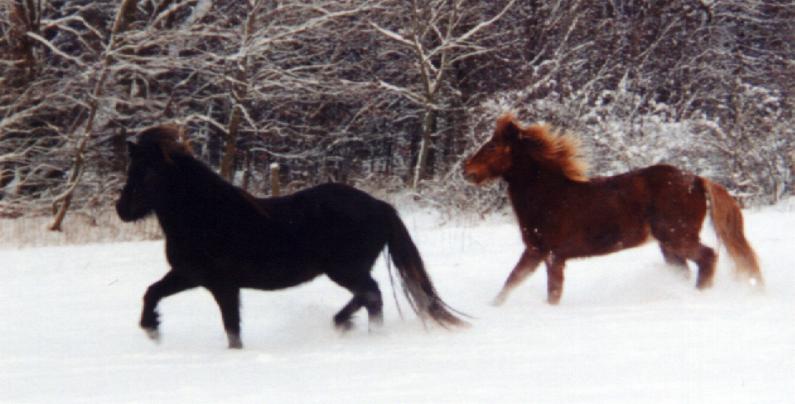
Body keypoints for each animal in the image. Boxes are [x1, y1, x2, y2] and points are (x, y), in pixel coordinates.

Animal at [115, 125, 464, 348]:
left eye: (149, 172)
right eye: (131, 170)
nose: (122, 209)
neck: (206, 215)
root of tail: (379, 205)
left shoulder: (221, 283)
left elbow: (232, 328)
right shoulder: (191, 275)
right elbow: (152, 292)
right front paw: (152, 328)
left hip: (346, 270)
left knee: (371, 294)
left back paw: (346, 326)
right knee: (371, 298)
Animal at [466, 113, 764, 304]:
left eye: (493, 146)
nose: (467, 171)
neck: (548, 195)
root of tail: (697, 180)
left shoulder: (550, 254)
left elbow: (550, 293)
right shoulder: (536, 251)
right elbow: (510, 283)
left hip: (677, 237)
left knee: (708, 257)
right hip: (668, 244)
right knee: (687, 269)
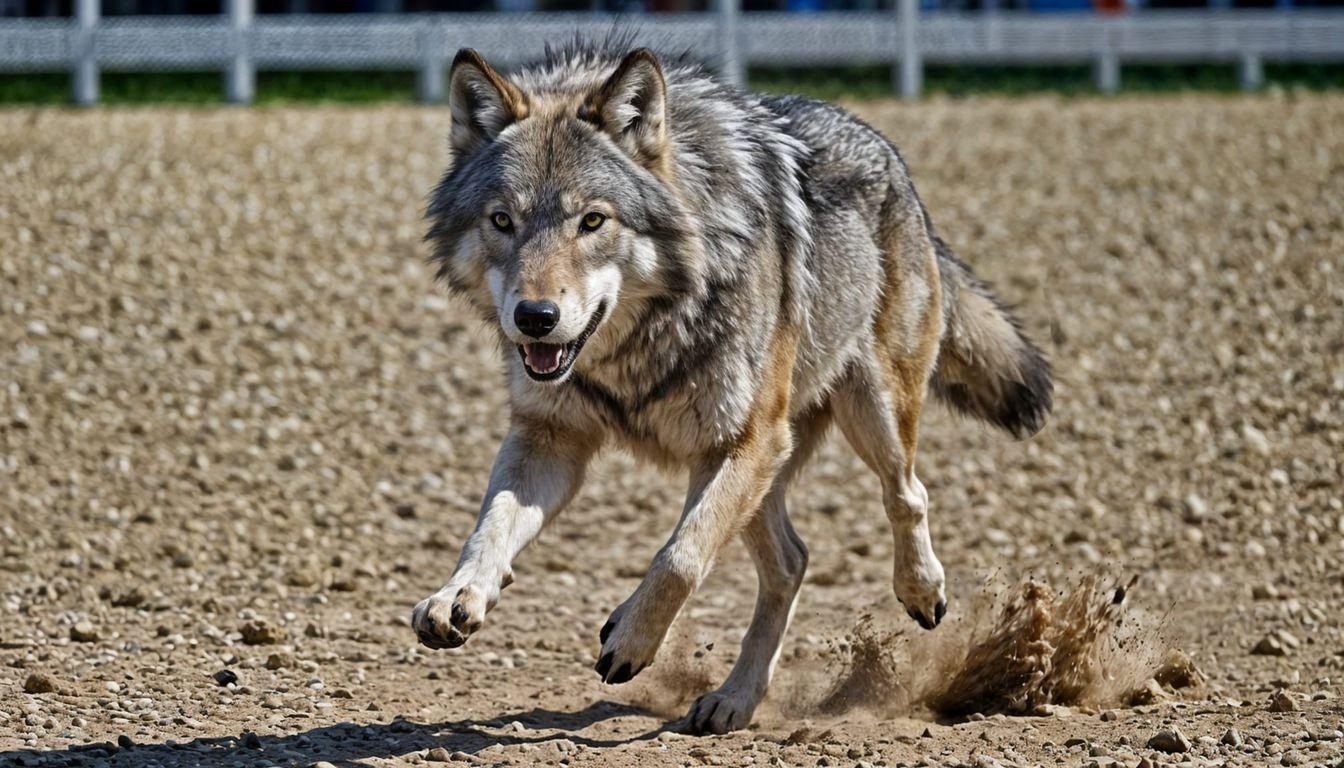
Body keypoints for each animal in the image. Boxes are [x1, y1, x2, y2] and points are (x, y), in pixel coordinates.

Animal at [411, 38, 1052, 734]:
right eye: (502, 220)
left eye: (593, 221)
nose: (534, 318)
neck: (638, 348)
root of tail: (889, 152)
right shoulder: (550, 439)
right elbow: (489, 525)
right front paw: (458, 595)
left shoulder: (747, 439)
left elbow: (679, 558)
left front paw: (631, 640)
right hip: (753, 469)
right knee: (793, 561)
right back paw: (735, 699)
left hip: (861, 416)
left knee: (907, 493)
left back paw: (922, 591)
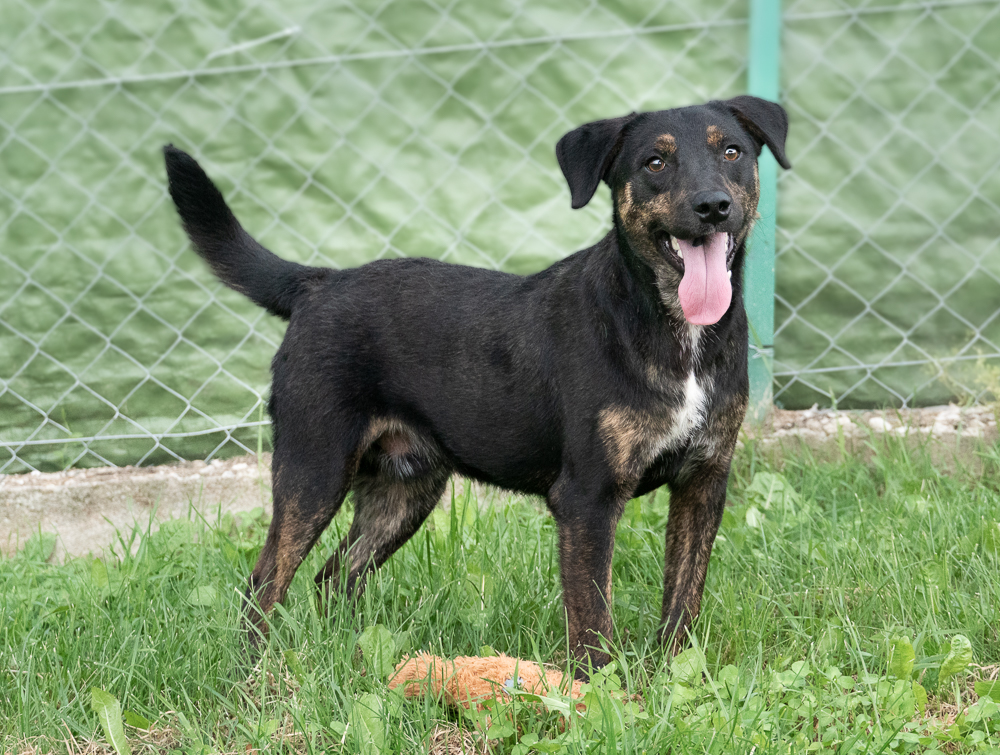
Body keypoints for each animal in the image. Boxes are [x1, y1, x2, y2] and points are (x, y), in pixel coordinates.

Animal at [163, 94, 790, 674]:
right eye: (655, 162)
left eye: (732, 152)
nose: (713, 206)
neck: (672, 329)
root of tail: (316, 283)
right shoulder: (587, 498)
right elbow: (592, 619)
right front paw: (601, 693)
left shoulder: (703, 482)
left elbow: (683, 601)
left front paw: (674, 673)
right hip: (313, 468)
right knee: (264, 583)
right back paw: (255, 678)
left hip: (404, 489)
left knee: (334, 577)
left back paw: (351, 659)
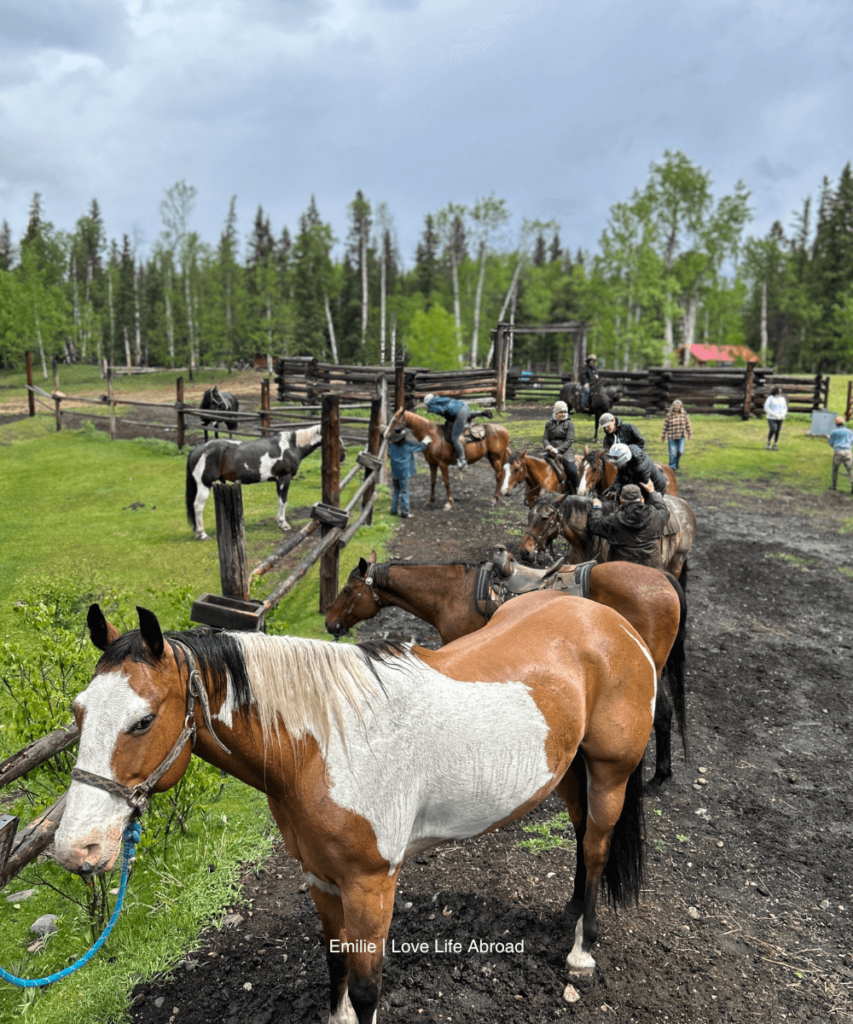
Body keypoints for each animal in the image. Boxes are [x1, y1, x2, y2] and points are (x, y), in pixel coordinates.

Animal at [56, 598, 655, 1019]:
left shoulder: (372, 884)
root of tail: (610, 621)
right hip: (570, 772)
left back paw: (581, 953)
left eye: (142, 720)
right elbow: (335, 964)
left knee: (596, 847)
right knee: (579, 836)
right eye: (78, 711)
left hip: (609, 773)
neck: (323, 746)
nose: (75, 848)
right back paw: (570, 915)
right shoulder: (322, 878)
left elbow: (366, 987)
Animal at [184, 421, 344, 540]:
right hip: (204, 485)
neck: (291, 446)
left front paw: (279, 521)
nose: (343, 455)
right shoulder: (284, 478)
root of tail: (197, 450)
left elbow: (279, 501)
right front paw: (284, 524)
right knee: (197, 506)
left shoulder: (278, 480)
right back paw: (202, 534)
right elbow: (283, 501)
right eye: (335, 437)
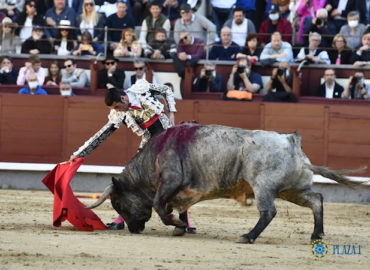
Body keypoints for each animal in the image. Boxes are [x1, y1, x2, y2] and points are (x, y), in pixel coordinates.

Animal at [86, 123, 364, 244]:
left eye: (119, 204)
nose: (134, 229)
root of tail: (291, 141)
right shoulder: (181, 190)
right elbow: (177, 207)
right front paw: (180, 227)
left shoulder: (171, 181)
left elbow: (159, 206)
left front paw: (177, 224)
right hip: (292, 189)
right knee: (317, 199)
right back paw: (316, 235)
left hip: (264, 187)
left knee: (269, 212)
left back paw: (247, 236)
—————
--- Work task ---
Would you output the data above exactly as written, but with no images?

--- Written response ---
Body keypoints for each animal in the image. Boxes are [x1, y1, x2, y2] and points are (x, y), in pixel coordinates.

Animal at [115, 125, 464, 348]:
left eye: (149, 172)
right eye: (131, 170)
nose: (122, 209)
neck: (206, 215)
root of tail: (379, 205)
left shoulder: (221, 283)
left elbow: (232, 328)
right shoulder: (191, 275)
right elbow: (152, 292)
right front paw: (152, 328)
left hip: (346, 270)
left knee: (371, 294)
left back paw: (346, 326)
right knee: (371, 298)
Animal at [466, 113, 764, 304]:
left eye: (493, 146)
nose: (467, 171)
neck: (548, 195)
root of tail: (697, 180)
left shoulder: (550, 254)
left elbow: (550, 293)
right shoulder: (536, 251)
right elbow: (510, 283)
left hip: (677, 237)
left knee: (708, 257)
right hip: (668, 244)
right knee: (687, 269)
Body keypoints for each animal in the image. Boxes are [x1, y1, x2, y2] and points are (x, y), in pixel coordinates.

Animal at [411, 38, 1052, 734]:
right eye: (502, 220)
left eye: (593, 221)
nose: (534, 318)
neck: (638, 348)
root of tail: (889, 152)
right shoulder: (550, 439)
right elbow: (489, 525)
right front paw: (458, 595)
left shoulder: (747, 439)
left elbow: (679, 558)
left front paw: (631, 640)
right hip: (753, 469)
right knee: (793, 561)
right back paw: (735, 699)
left hip: (861, 416)
left knee: (907, 493)
left back paw: (922, 591)
Body keypoints for each animal in the image. Boxes are [x1, y1, x2, y2] and points are (x, y), in pixel coordinates.

Animal at [163, 94, 790, 674]:
right eye: (655, 162)
left eye: (732, 152)
nose: (713, 206)
neck: (672, 329)
root of tail: (316, 283)
right shoulder: (587, 498)
right elbow: (592, 619)
right front paw: (601, 693)
left shoulder: (703, 482)
left elbow: (683, 601)
left front paw: (674, 673)
right hip: (313, 468)
right knee: (264, 583)
right back paw: (255, 678)
left hip: (404, 489)
left knee: (334, 577)
left back paw: (351, 659)
Body keypoints for each animal in the image. Boxes are [x1, y1, x2, y2] and points are (x, y), in pixel coordinates.

Animal at [56, 598, 655, 1019]:
left shoulder: (372, 884)
root of tail: (610, 621)
right hip: (570, 772)
left back paw: (581, 953)
left eye: (142, 720)
right elbow: (335, 964)
left knee: (596, 847)
right knee: (579, 836)
right eye: (78, 711)
left hip: (609, 773)
neck: (323, 746)
nose: (75, 848)
right back paw: (570, 915)
right shoulder: (322, 878)
left elbow: (366, 987)
Animal at [184, 421, 344, 540]:
right hip: (204, 485)
neck: (291, 446)
left front paw: (279, 521)
nose: (343, 455)
right shoulder: (284, 478)
root of tail: (197, 450)
left elbow: (279, 501)
right front paw: (284, 524)
right knee: (197, 506)
left shoulder: (278, 480)
right back paw: (202, 534)
right elbow: (283, 501)
right eye: (335, 437)
Body keypoints for each animal in the image. Boxes are [x1, y1, x2, y2] and points are (x, y), in pixel coordinates.

Animal at [86, 123, 364, 244]:
left eye: (119, 204)
nose: (134, 229)
root of tail: (291, 141)
right shoulder: (181, 190)
right elbow: (177, 207)
right front paw: (180, 227)
left shoulder: (171, 181)
left elbow: (159, 206)
left front paw: (177, 224)
right hip: (292, 189)
right knee: (317, 199)
right back paw: (316, 235)
left hip: (264, 187)
left knee: (269, 212)
left back paw: (247, 236)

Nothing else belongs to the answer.